Image credit enjoylec
A single apartment building reducing its consumption at peak demand might not move the needle on its own. But when thousands of buildings shave a small amount of energy at the right moment, it reduces the need for emergency generation, lowers costs, and gives grid operators more flexibility to keep power flowing where it’s needed.
The advantages multifamily buildings have with demand response:
Multifamily buildings were once considered too complex for demand response. Decentralized HVAC systems, concerns about tenant comfort, and limited on-site staff made participation difficult.
That perception is starting to shift, with automation playing a key role.
Automation maximizes a building’s financial return while reducing the burden on site staff. Instead of manually adjusting equipment or watching the clock, the building responds in real time through pre-programmed logic tuned to its specific layout and performance patterns.
Parity helps multifamily buildings automatically participate in demand response events, without sacrificing comfort or relying on manual efforts from the building staff. Our technology integrates directly with HVAC systems to precisely curtail load, recover smoothly, and unlock a new source of recurring revenue.

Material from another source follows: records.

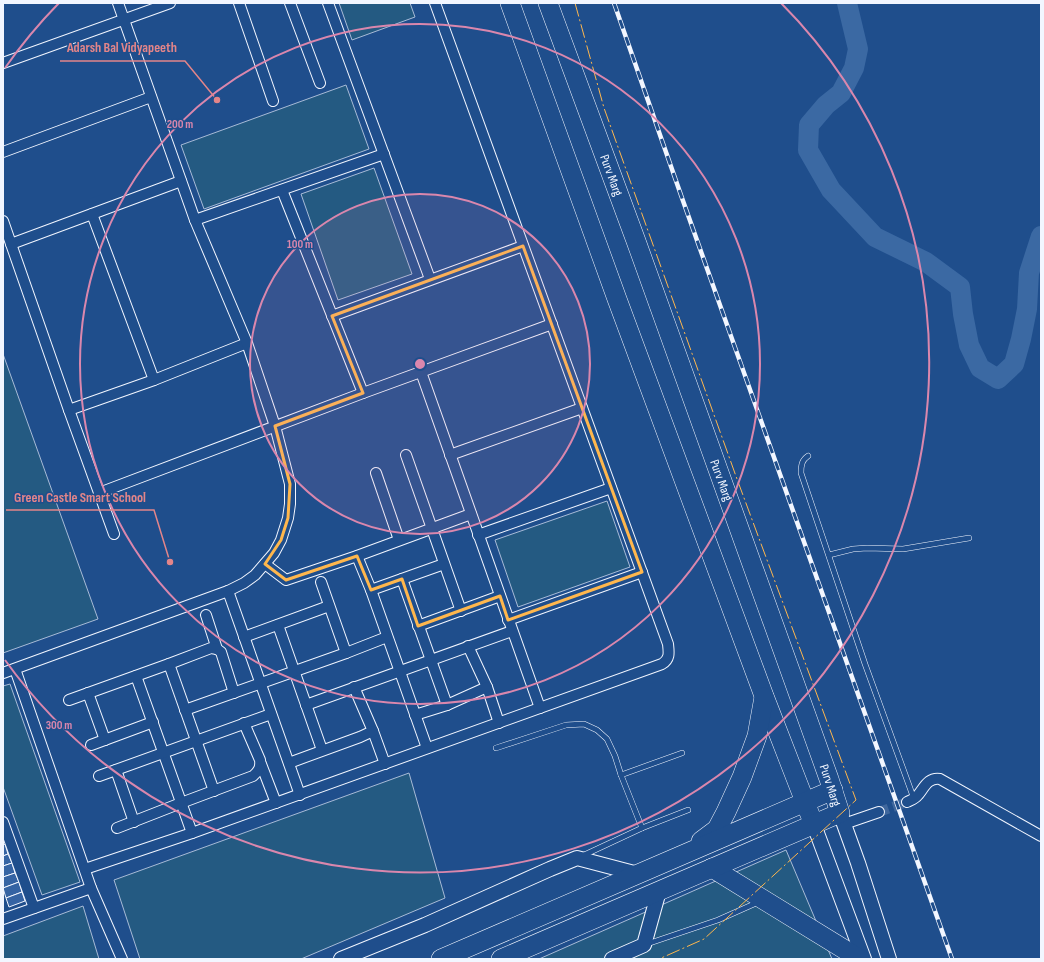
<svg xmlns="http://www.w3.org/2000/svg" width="1044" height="962" font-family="'Sofia Sans Condensed',sans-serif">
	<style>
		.green { fill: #245a82; stroke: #a8bbd7 }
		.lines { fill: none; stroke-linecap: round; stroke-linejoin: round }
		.river { stroke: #3b69a3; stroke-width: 20 }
		.building { fill: #3563a3; stroke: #f2f6ff }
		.street-tunnel { stroke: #3f679d; stroke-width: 10; stroke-dasharray: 10 5; stroke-linecap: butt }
		.lane-casing { stroke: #f2f6ff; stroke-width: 6 }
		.street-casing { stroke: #f2f6ff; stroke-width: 12 }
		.secondary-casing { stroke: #f2f6ff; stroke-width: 16 }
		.highway-casing { stroke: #f2f6ff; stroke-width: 20 }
		.lane { stroke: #1f4e8c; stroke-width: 5 }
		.street { stroke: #1f4e8c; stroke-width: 10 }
		.secondary { stroke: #1f4e8c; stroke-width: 14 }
		.highway { stroke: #1f4e8c; stroke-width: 19 }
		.rail-casing { stroke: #f2f6ff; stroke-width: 4.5 }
		.rail { stroke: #1f4e8c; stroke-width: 3; stroke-dasharray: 9; stroke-linecap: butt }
		.power { stroke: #ffb74d; stroke-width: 1; stroke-dasharray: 14 3 2 3; stroke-linecap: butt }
		.marked { fill: none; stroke: #ffb74d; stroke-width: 3; stroke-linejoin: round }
		.ring { fill: none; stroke: #da87ad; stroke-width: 2 }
		.labels { text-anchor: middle; stroke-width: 3; stroke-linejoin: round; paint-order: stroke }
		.street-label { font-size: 13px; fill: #f2f6ff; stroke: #1f4e8c }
		.centre { fill: #da87ad; stroke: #1f4e8c; stroke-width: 2 }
		.ring-label { font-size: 12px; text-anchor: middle; font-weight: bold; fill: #da87ad; stroke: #1f4e8c; stroke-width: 3; stroke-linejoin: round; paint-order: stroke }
		.leader { fill: none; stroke: #e38589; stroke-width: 1.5 }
		.callout-dot { fill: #e38589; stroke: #1f4e8c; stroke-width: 1.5 }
		.callout-label { font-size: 14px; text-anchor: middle; font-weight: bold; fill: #e38589; stroke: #1f4e8c; stroke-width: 3; stroke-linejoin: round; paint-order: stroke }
	</style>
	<rect width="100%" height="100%" fill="#1f4e8c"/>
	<g class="green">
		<polygon points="339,3 410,3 415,17 352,40"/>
		<polygon points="346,85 369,149 204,209 181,145"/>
		<polygon points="374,168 412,274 338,300 301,194"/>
		<polygon points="3,354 98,619 3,653"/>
		<polygon points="607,501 630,567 518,607 495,540"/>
		<polygon points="10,684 80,882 42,895 3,787 3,686"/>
		<polygon points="409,773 445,898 301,959 140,959 114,880"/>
		<polygon points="786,850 832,959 539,959"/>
		<polygon points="83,906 99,959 3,959 3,936"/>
	</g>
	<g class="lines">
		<polyline class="river" points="847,3 858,49 854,68 841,93 826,105 809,125 808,150 831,190 875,237 926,262 960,287 963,314 969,345 980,368 998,379 1014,364 1021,339 1027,309 1029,273 1041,236"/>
	</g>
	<g class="building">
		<polygon points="5,844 8,854 3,856 3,845"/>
		<polygon points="8,854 12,863 3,866 3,856"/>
		<polygon points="12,863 15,873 3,877 3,866"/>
		<polygon points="15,873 19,882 3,888 3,877"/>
		<polygon points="19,882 22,892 6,898 3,888"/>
		<polygon points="22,892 25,901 9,907 6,898"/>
	</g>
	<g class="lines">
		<polyline class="street-tunnel" points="879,812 907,802"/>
		<g class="lane-casing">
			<g id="lane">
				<path d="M808,456C802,460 801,465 801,473L865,664L914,799"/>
				<polyline points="829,555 853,549 867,548 903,549 969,538"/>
				<polyline points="496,748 566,725 584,724 597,730 607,739 615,756 621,775 642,828"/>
				<polyline points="621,775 682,753"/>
				<polyline points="582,856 642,828 688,810"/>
				<polyline points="647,944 718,920 754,904 758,900"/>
			</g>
		</g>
		<g class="street-casing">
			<g id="street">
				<polyline points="239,3 273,101"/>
				<polyline points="290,3 320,83"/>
				<polyline points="328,3 430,279"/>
				<polyline points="3,63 170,3"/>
				<polyline points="3,152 151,97"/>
				<polyline points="282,190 363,393"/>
				<polyline points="92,214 154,380"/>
				<polyline points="195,220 384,154"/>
				<polyline points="3,221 69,410 114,534"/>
				<polyline points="11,244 181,181"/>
				<polyline points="332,316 523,246"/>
				<polyline points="421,372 540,708"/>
				<polyline points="69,410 154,380 247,343"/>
				<polyline points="406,455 461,611"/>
				<polyline points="450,455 582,408"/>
				<polyline points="376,473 399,540"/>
				<polyline points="99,493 363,393 552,324"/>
				<polyline points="478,535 611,488"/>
				<polyline points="357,556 371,590 427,748"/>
				<polyline points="265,564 286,580 357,556 471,514"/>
				<polyline points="402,579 447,705"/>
				<polyline points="321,582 346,653"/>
				<polyline points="371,590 444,564"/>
				<polyline points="228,591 300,795"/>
				<polyline points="206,615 217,649 221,652 234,693"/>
				<polyline points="508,620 642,572"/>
				<polyline points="278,625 322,750"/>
				<polyline points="418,626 500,596"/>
				<polyline points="244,637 329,606"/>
				<polyline points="468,646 487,687 499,723"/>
				<polyline points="169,664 214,791"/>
				<polyline points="15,669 91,888 122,959"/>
				<polyline points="3,673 228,591 244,583 255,575 274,553 281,540 288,518 290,504 290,484 275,426 247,343 195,220 118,3"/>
				<polyline points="136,676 192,833"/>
				<polyline points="354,687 373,731 385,764"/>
				<polyline points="88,693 105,740"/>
				<polyline points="69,700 169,664 211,648 217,649"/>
				<polyline points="306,705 512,631"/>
				<polyline points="185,710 346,653 387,637"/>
				<polyline points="415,715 447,705 487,687"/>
				<polyline points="91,745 153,722"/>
				<polyline points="289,763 360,737 373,731"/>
				<polyline points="261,764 276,803"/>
				<polyline points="116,770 134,822"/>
				<polyline points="99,776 271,714"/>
				<path d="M907,802C911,800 915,799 918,795C924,788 928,777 940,779L1041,836"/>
				<polyline points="3,822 34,908"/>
				<polyline points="844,824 879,812"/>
				<path d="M117,828L181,803L253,776C259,771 261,767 260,760L244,723"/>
				<path d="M85,869L192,833L662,664C670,659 669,653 668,644L435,3"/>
				<polyline points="3,919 91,888"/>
			</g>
		</g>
		<g class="secondary-casing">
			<g id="secondary">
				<polyline points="840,813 858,863 889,959"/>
				<polyline points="814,825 864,959"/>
				<polyline points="341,959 425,925 550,869 577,858 638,874"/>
				<polyline points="612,959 644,945 659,891"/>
			</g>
		</g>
		<g class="highway-casing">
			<g id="highway">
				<polyline points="510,3 617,299 764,696 814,825"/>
				<polyline points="701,841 717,829 726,812 742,777 757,736 764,697"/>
				<polyline points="712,868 860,959"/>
				<polyline points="441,959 833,790"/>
				<polyline points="501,959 840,813 829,779 636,241 548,3"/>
			</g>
		</g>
		<use href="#lane" class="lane"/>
		<use href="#street" class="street"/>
		<use href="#secondary" class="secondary"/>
		<use href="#highway" class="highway"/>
		<g class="rail-casing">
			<polyline id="rail" points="614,3 682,198 952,959"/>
		</g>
		<use href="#rail" class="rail"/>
		<polyline class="power" points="575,3 604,108 737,479 856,800 704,939 659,959"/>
	</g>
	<path class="marked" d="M523,246L642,572L508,620L500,596L418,626L402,579L371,590L357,556L286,580L265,564L281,540L288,518L290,484L275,426L363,393L332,316Z"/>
	<circle cx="420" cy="364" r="170" fill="#da87ad" fill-opacity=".12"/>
	<g class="ring">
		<circle cx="420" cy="364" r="170"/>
		<circle cx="420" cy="364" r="340"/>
		<path d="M5 68A510 510 0 0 1 59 3M781 3A510 510 0 1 1 5 660"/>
	</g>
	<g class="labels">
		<g class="street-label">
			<text transform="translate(612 175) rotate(70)" y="5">Purv Marg</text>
			<text transform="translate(722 480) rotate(70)" y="5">Purv Marg</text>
			<text transform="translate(831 785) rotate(72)" y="5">Purv Marg</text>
		</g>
	</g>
	<circle cx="420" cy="364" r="6" class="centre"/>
	<g class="ring-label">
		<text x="180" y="128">200 m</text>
		<text x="300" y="248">100 m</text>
		<text x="59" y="729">300 m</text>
	</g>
	<path class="leader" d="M217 100L185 61H60M170 562L154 510H6"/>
	<g class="callout-dot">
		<circle cx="217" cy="100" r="4"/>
		<circle cx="170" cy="562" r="4"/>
	</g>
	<g class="callout-label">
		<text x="122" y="52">Adarsh Bal Vidyapeeth</text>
		<text x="80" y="502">Green Castle Smart School</text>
	</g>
	<rect width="1044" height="962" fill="none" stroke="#f2f6ff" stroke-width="8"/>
</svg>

For a clear example of how small, well-timed contributions from individual buildings can play a meaningful role when the system is operating near its limits, look no further than the heatwave that swept across the Northeastern US this past June (the planet’s third-warmest June on record).
On one of the hottest days of the year, electricity demand in New York City surged to 12,600 megawatts—just 10 megawatts below the forecasted peak of 12,610 MW. Within that window, Parity-automated multifamily buildings provided approximately 300 kilowatts of curtailment.
That single contribution equates to the real-time power needs of around 250 homes. It may be a small fraction of the total load, but it was delivered precisely when the grid needed it most, without tenant complaints or staff intervention.
Moments like this underscore how distributed, responsive demand from residential buildings is becoming an increasingly valuable part of grid stability. One building can’t prevent an emergency on its own, but many buildings acting together can certainly tip the balance.
Demand response is evolving from a niche option to a core grid strategy. As programs and platforms continue to mature, multifamily buildings are becoming an active, vital part of the equation.